Table 4 Correlations between WHER and the indicators of product features (log-transformed)

For the features of syntactic variation, LogWHER correlates moderately but significantly with both HCross (0.36) and LogCross (0.30). The two correlation values are both lower compared with the above indicators of lexical variation. As the results of lexical and syntactic variation reflect the editing effort, the above results imply that lexical modifications on the MT output are more prominently reflected in the WHER score than syntactic modification. In other words, the overall editing effort indicated by WHER operations only overlaps partly with the effort of making syntactic choices.

5 Discussion and Conclusion

From the results presented above, we can see that the WHER correlates with both process and product measures of post-editing effort. Moderate to strong correlations are found between WHER and several features in keystroke, duration, and lexical variation. The correlation results support our assumption that the number of WHER operations reflects the post-editing effort.

Keystroke activities have stronger correlations with WHER than gaze data. The number of insertions has the strongest correlation with WHER, while the number of deletions is not correlated at all. The production duration indicating typing and pause effort has a moderate correlation with WHER. However, the weak correlation of the number of fixations and total fixation durations shows that the reading effort might not be well represented by the WHER operations. Effort indicators of making lexical modifications in the MT output have stronger correlations with WHER than the indicators of adjusting sentence structures. While all three lexical indicators are moderately correlated with WHER, ITra has the highest correlation, while HCross and Cross only have weak correlations with WHER. The correlation results are in line with the previous findings that a single measure is not robust enough to estimate the post-editing effort (Koponen 2012, Guerberof 2014). Our new WHER metric correlates better with keystroke activities (Key_ins) and the self-information of translation (ITra).

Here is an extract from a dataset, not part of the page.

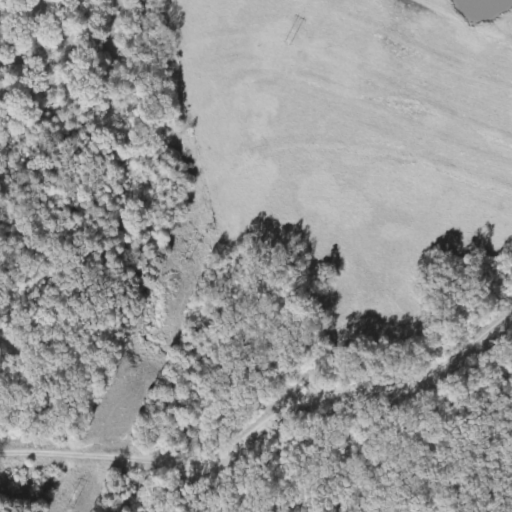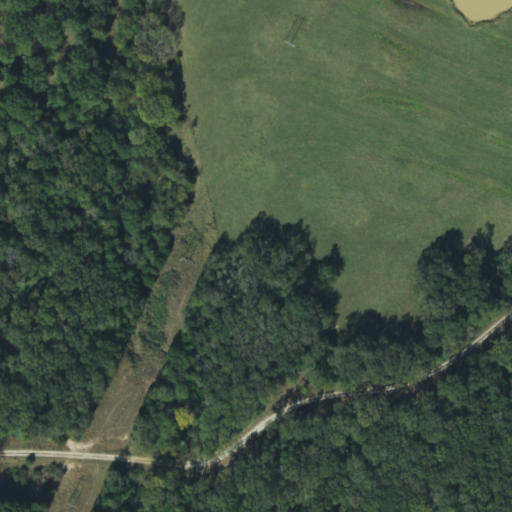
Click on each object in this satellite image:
power tower: (286, 41)
power tower: (184, 257)
road: (265, 422)
power tower: (66, 509)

To sum up, this chapter introduces WHER as a measure to quantify the minimum per word edit operations. The study aims at finding out whether WHER is a reliable indicator of post-editing effort. By experimenting with audiovisual texts, we recorded participants’ post-editing activities with keystroke-logging and eye-tracking devices. We collected the MT output and the final post-edited results and aligned the ST and TT. We computed the WHER score and correlated it with the process and product data on the word level. Our main contribution is the development of the WHER score which extends the HTER score by Snover et al. (2006) and the HER score, as suggested by do Carmo (this volume, Chap. 1).

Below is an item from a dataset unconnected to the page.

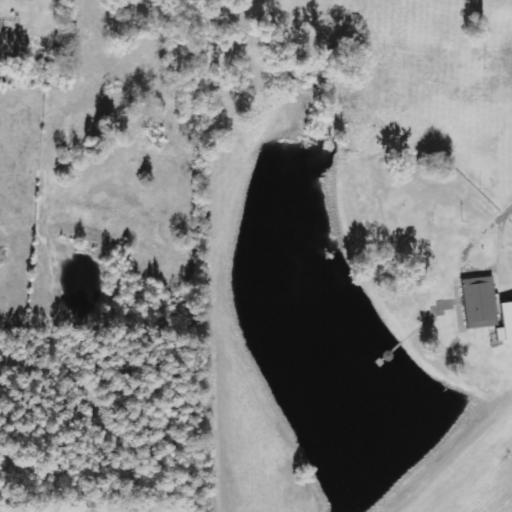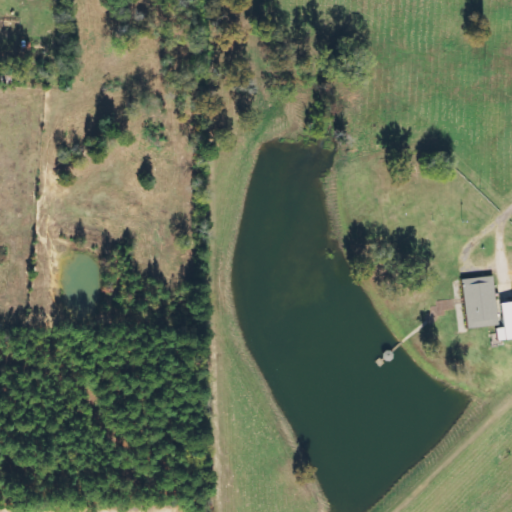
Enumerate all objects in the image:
road: (470, 264)
building: (478, 302)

We have shown that WHER correlates with both process and product measures which indicate multiple aspects of post-editing effort. Measuring the edit operations mapped to each ST word, WHER provides a new perspective of looking at post-editors’ effort. We find that it is possible to use WHER to estimate post-editors’ typing activities, lexical modifications, and, to a lesser extent, word order changes in the target texts. However, as our data show, reading activities indicated by fixations are not associated with WHER. For future research, we would like to include more translation process recordings, language pairs, and text types to corroborate the usability of WHER. If WHER is proven to be stable in correlating with multiple process and product indicators of post-editing effort, it might be used as an indicator to estimate word post-editing difficulty and/or generate indications which ST fragments might be troublesome in MT and post-editing. Besides, as the sentence-based HTER score has been used in the translation industry (see Cumbreño and Aranberri this volume, Chap. 3, for a sentence-level HTER assessment) to predict post-editing difficulty and decide human pay rates, the WHER metric can help specify words that are harder to translate and thus encourage language service providers to make flexible strategies on translation and pricing.